§ **Consigne rédigée a**: Traduisez en anglais la phrase suivante, tirée du texte consacré à Tolstoï : « Surtout, — et c’est là son honneur, — Tolstoï n’est jamais obscène ni malsain. »

--------------------

Tolstoï emploie tous ces procédés, il les pousse aussi loin qu’aucun de nos romanciers ; comment se fait-il qu’il produise sur le lecteur une impression si différente ? Pour ce qui est du naturalisme et de l’impressionnisme, tout le secret est dans une question de mesure. Ce que d’autres recherchent, lui le rencontre et ne l’évite pas. Il laisse une place à la trivialité, parce qu’elle en a une dans la vie, et qu’il veut peindre toute la vie ; mais, comme il ne s’attaque pas de parti-pris aux sujets dont la trivialité fait le fond, il lui donne la place, après tout très secondaire, qu’elle tient dans tous les spectacles où se fixe notre attention ; en traversant une rue, en visitant une maison, on se heurte parfois à des objets dégoûtans ; l’accident est rare si l’on ne cherche pas ces objets. Tolstoï nous en montre juste ce qu’il faut pour qu’on ne le soupçonne pas d’avoir balayé d’avance la rue et la maison. De même pour l’impressionnisme ; il sait que l’écrivain peut essayer de rendre certaines sensations rapides et subtiles, mais que ces essais ne doivent pas dégénérer en habitude de nervosité maladive. Surtout, — et c’est là son honneur, — Tolstoï n’est jamais obscène ni malsain. Guerre et Paix est dans les mains de toutes les jeunes filles russes ; Anna Karénine déroule sa donnée périlleuse comme un manuel de morale, sans une peinture libre.

--------------------

§ **Consigne rédigée b**: Transformez en liste JSON de chaînes les lignes du listing, à raison d’une chaîne par ligne, en commençant à la ligne qui contient « Find all objects » et en allant jusqu’à la fin du listing. Omettez les lignes vides et les mentions d’images.

§ **Données sources**:
--------------------

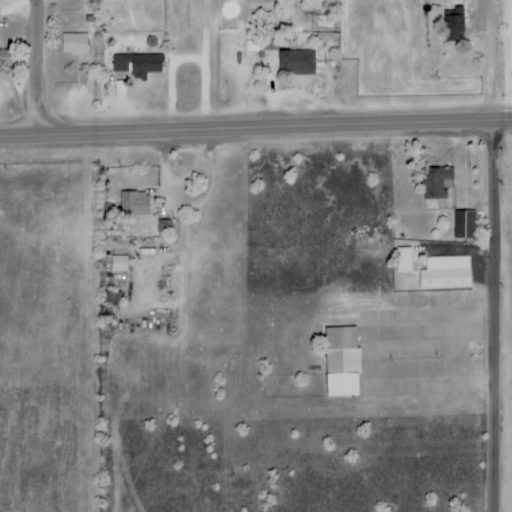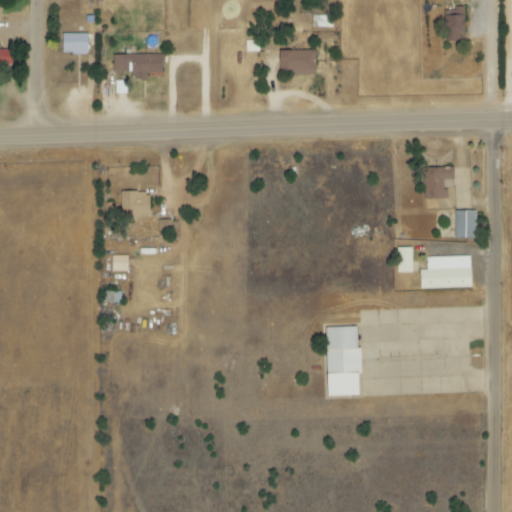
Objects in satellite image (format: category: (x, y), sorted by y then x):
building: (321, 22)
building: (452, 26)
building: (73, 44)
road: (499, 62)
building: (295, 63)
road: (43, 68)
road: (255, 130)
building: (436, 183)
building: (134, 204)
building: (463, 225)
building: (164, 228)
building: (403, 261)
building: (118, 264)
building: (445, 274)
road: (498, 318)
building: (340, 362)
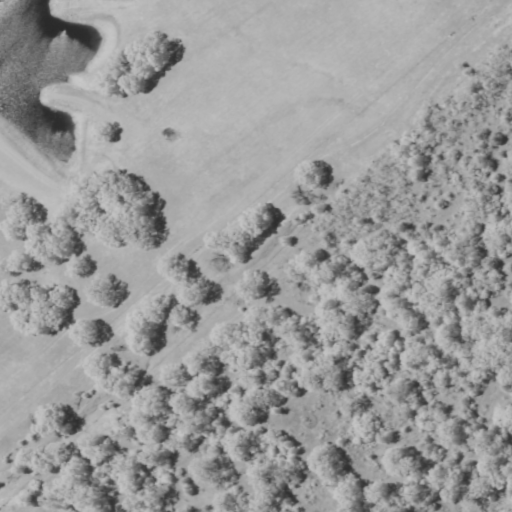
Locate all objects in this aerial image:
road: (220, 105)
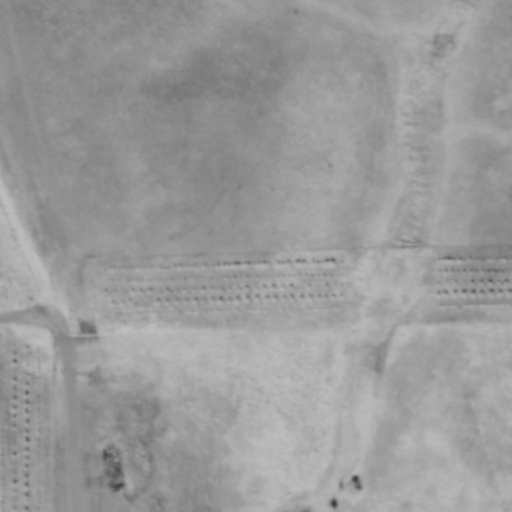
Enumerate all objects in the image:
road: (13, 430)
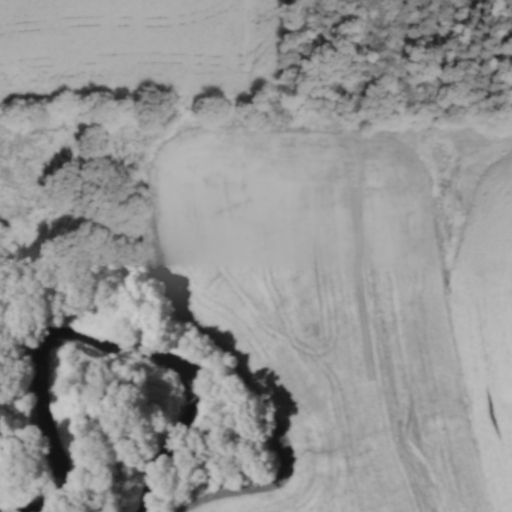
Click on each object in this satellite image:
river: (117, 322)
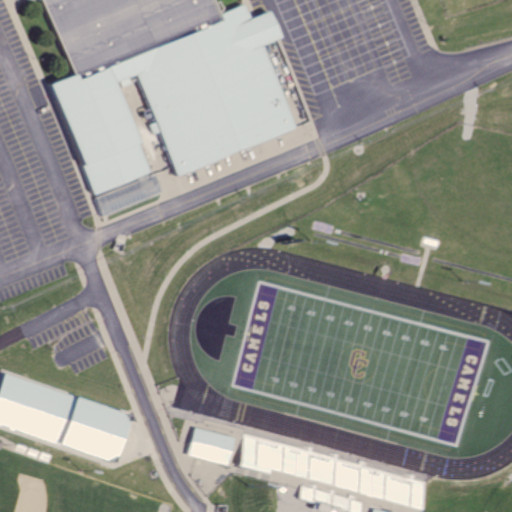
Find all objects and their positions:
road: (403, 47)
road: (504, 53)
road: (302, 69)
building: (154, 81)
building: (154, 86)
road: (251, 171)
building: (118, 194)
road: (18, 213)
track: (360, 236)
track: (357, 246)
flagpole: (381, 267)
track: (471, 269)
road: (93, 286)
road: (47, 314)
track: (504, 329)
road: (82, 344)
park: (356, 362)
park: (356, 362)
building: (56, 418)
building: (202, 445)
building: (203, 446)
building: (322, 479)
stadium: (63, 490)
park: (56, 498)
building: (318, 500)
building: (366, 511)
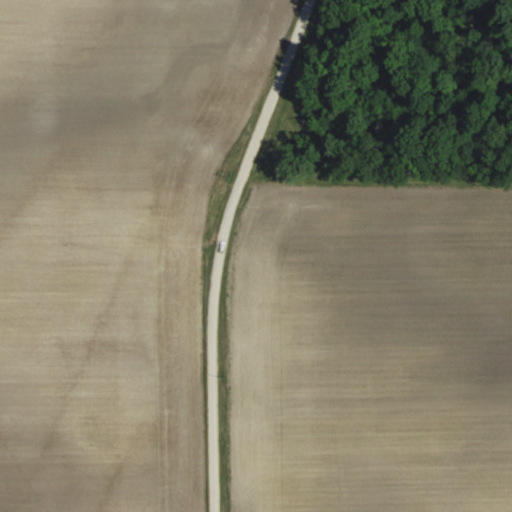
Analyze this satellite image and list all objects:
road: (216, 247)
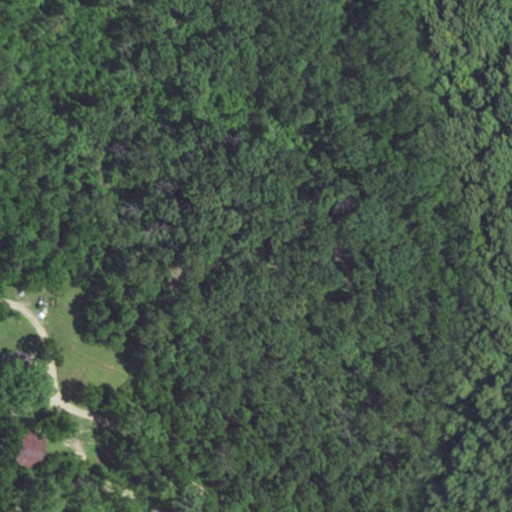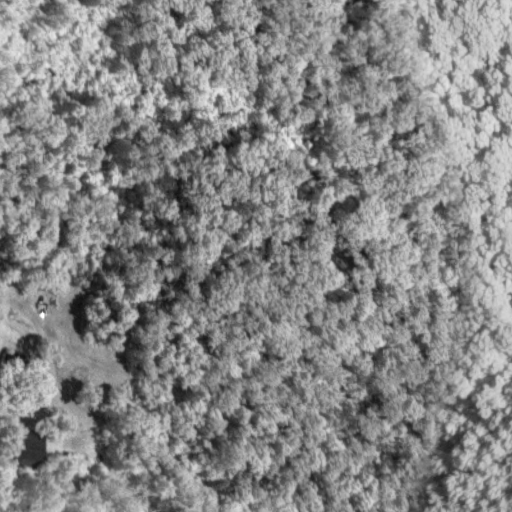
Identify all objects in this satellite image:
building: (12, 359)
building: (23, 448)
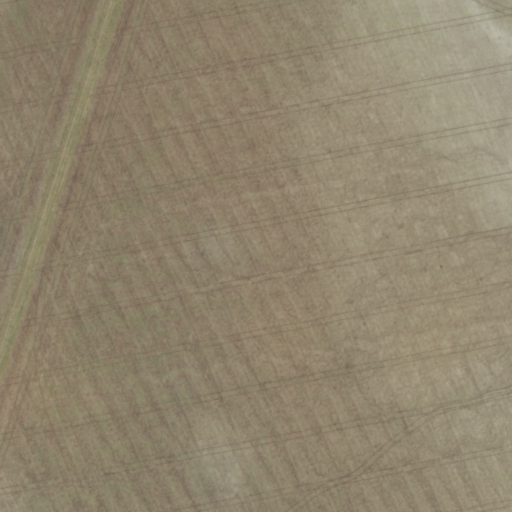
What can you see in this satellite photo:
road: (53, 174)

--------------------

§ **Réponse attendue a**: Above all — and this is to his credit — Tolstoy is never obscene or unwholesome.

§ **Réponse attendue b**:
[
  "Find all objects and their positions:",
  "road: (403, 47)",
  "road: (504, 53)",
  "road: (302, 69)",
  "building: (154, 81)",
  "building: (154, 86)",
  "road: (251, 171)",
  "building: (118, 194)",
  "road: (18, 213)",
  "track: (360, 236)",
  "track: (357, 246)",
  "flagpole: (381, 267)",
  "track: (471, 269)",
  "road: (93, 286)",
  "road: (47, 314)",
  "track: (504, 329)",
  "road: (82, 344)",
  "park: (356, 362)",
  "park: (356, 362)",
  "building: (56, 418)",
  "building: (202, 445)",
  "building: (203, 446)",
  "building: (322, 479)",
  "stadium: (63, 490)",
  "park: (56, 498)",
  "building: (318, 500)",
  "building: (366, 511)",
  "Analyze this satellite image and list all objects:",
  "road: (216, 247)",
  "Identify all objects in this satellite image:",
  "building: (12, 359)",
  "building: (23, 448)",
  "What can you see in this satellite photo:",
  "road: (53, 174)"
]